DOD to Congress: continuing resolution threatens modernization

The secretary of defense told Congress that 10 years ago he would have yawned at concerns about cyberthreats from adversaries. But in his testimony this week, James Mattis could not have been more emphatic about the need to invest in cybersecurity, cyber training and cyber capabilities.

Mattis, along with Chairman of the Joint Chiefs of Staff Gen. Joseph Dunford, said at a June 15 House Appropriations Committee Defense Subcommittee hearing that the U.S. military is not keeping pace with changes in technology and advancements by adversaries like Russia, and that Congress is largely to blame.

"Continuing resolutions, coupled with sequestration, blocked new programs, prevented service growth, stalled industries' initiatives and placed troops at greater risk," Mattis said. "Despite the tremendous efforts of this committee, Congress as a whole has met the present challenge with lassitude, not leadership."

Mattis warned that unless Congress can meet the administration's request for $574 billion in base funding and $65 billion for overseas contingency operations, adversaries will continue to close the technology gap that for so long provided the U.S. with military superiority.

"Technological change … necessitates new investment, innovative approaches and new program starts that have been denied us by law when we have been forced to operate under continuing resolution," Mattis said.

The secretary called on Congress to end budget caps, fully fund the Pentagon today and ensure stable funding going forward so it can address technology challenges.

"An Army battalion in the field is now going to have assets that an Army battalion didn't have 10 years ago, for example, surveillance assets, drones," Mattis said. "We also have an enemy drone problem where we don't have the right defenses.
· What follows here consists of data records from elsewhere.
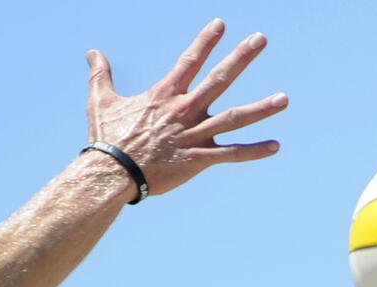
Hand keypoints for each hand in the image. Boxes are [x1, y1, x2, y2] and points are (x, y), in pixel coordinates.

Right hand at [84, 18, 286, 196]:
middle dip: (241, 58)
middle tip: (261, 38)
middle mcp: (184, 110)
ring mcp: (194, 134)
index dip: (206, 41)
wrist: (111, 173)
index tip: (222, 23)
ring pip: (234, 118)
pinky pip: (231, 154)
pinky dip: (254, 151)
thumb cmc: (106, 138)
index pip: (190, 61)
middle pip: (219, 79)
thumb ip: (100, 74)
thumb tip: (92, 51)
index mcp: (164, 95)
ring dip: (261, 108)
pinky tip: (275, 146)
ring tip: (284, 99)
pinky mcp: (198, 159)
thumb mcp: (101, 101)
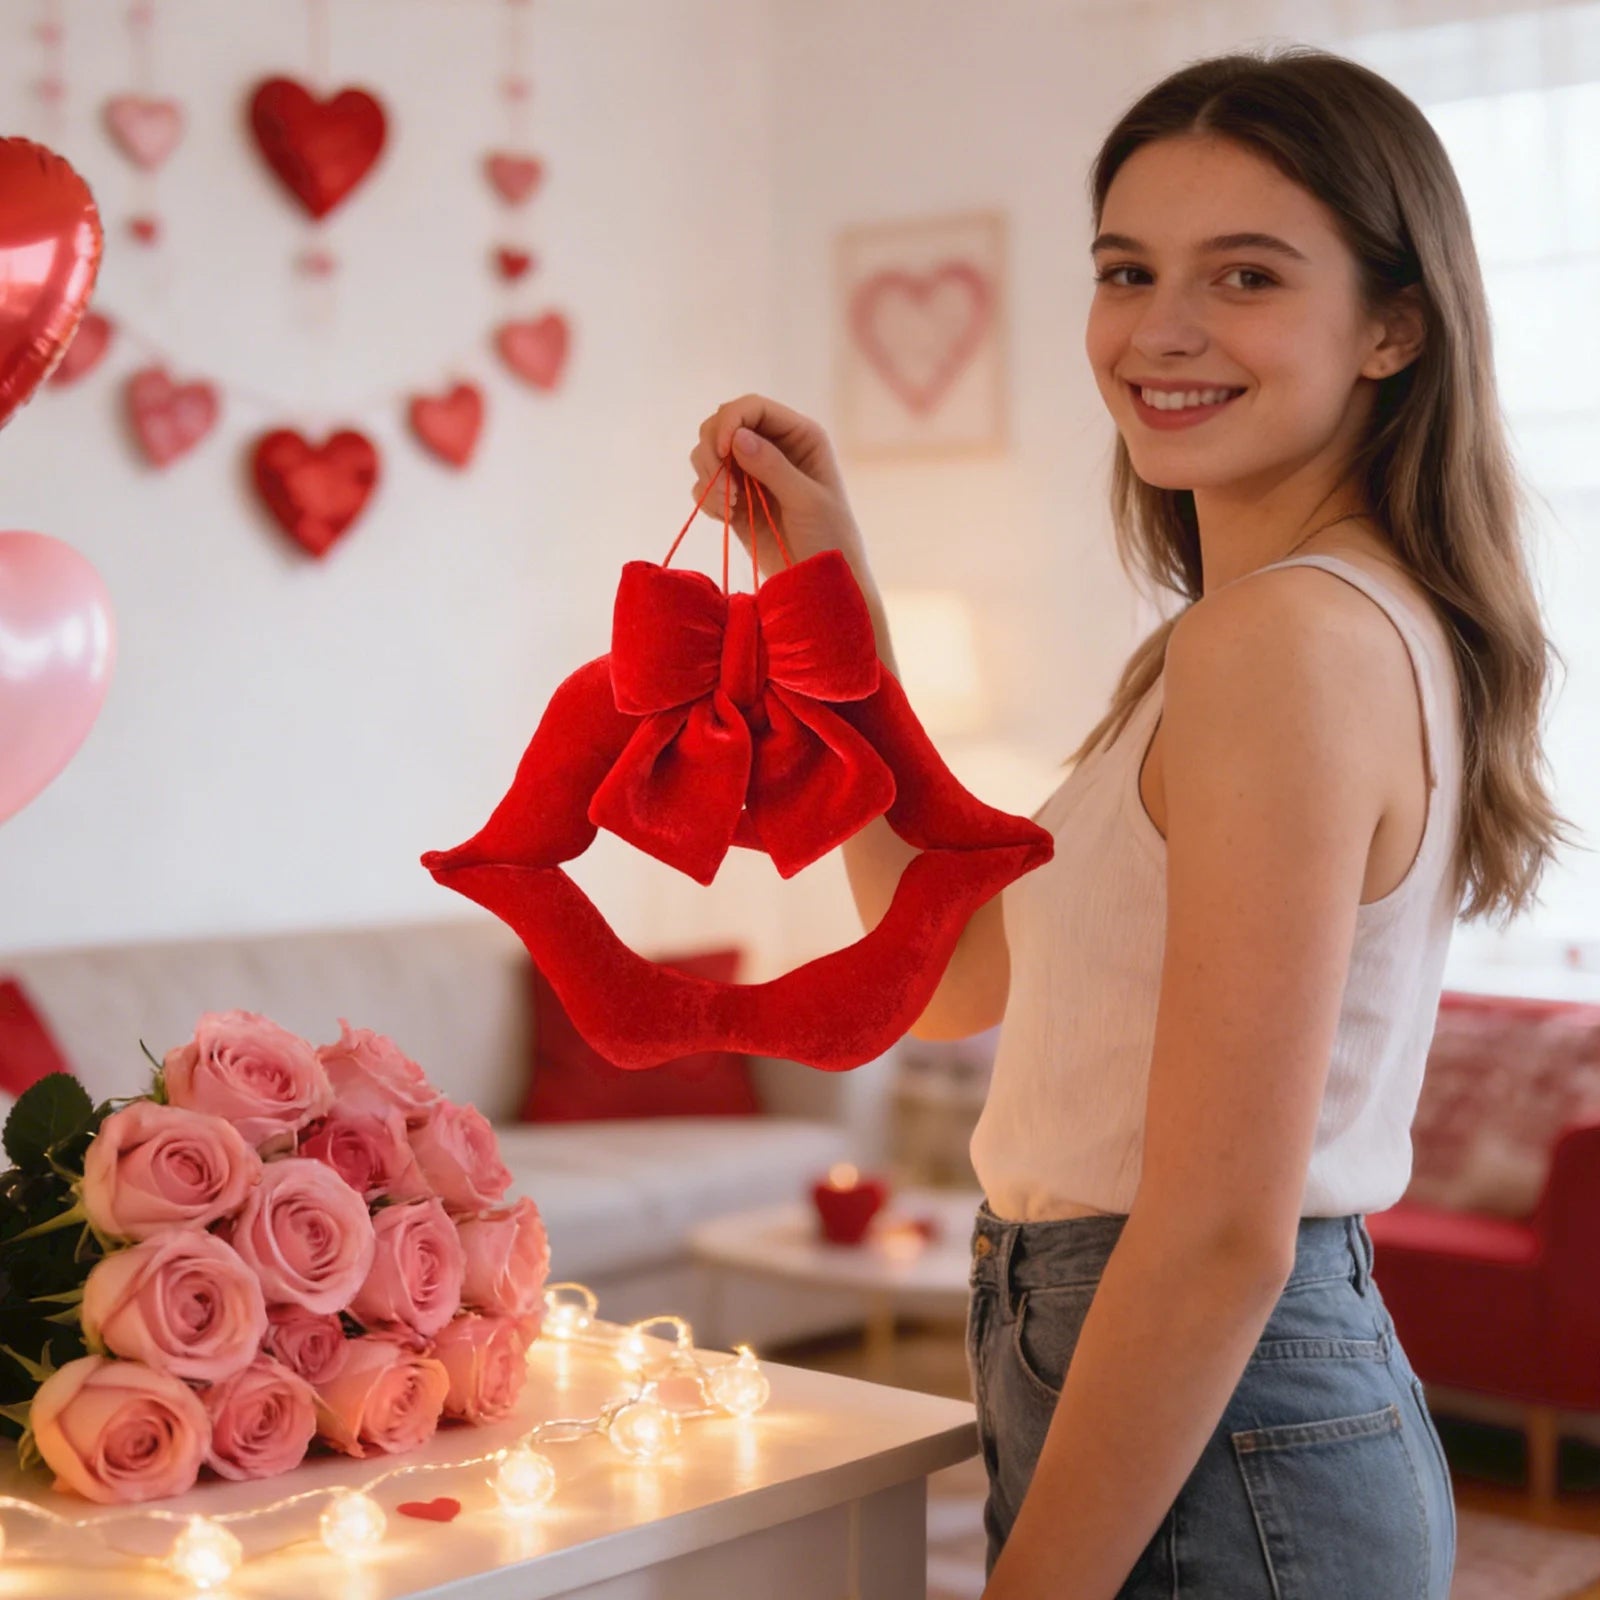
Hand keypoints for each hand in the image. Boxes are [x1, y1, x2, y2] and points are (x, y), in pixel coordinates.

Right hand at [689, 394, 874, 590]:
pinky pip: (705, 484)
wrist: (819, 581)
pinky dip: (708, 499)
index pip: (752, 407)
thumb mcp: (807, 501)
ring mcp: (751, 471)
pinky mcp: (735, 497)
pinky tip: (730, 518)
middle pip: (721, 424)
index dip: (730, 422)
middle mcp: (773, 445)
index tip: (722, 454)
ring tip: (731, 508)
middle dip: (713, 452)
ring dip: (709, 478)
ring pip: (707, 452)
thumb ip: (773, 467)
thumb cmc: (829, 539)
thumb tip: (737, 438)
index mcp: (799, 435)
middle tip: (725, 490)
Every Army battalion headquarters out there is probably going to come under cyberattack. That didn't happen 10, 20 years ago.

"So these new domains, these new technologies, highlight the need to avoid a continuing resolution," continued Mattis. "As you know, under a continuing resolution I can do zero about new starts to address the changing character of war."

Operating in the cyber domain requires additional training as well, Mattis and Dunford said. They warned that without proper funds, the Army cannot put all of its brigades through training rotations to ensure they are "full-spectrum ready," for the future fight.

Mattis said that DOD is looking to increase funding for U.S. Cyber Command to $8 billion as part of the mandate to separate it from the National Security Agency.

"We intend to make this a split that actually gains more unity of effort from a broader constituency, too, from other elements that are also engaged in the counter cyberthreat," he said.

Mattis also cautioned that DOD is facing an ongoing challenge of attracting and retaining cyber warriors, in no small part because salaries in the private sector are so much higher.

Another cyber concern raised during the hearing was a recent report that a malware framework tied to a Russian hacking group could be adapted to attack power grids around the world.

Mattis said the DOD collaborates with the FBI, Department of Homeland Security and Department of Energy, along with the private sector, to protect U.S. critical infrastructure.

"The No. 1 priority we have in the department is to defend our own DOD information technology network, and then we work in collaboration with the private and public sector to make sure that we share when there is a vulnerability and the solutions to those vulnerabilities," Dunford said.

"The actual protection of the power grid in the United States is not something we're responsible for but something we support … when United States CYBERCOM identifies vulnerabilities or solutions to address those vulnerabilities," he added.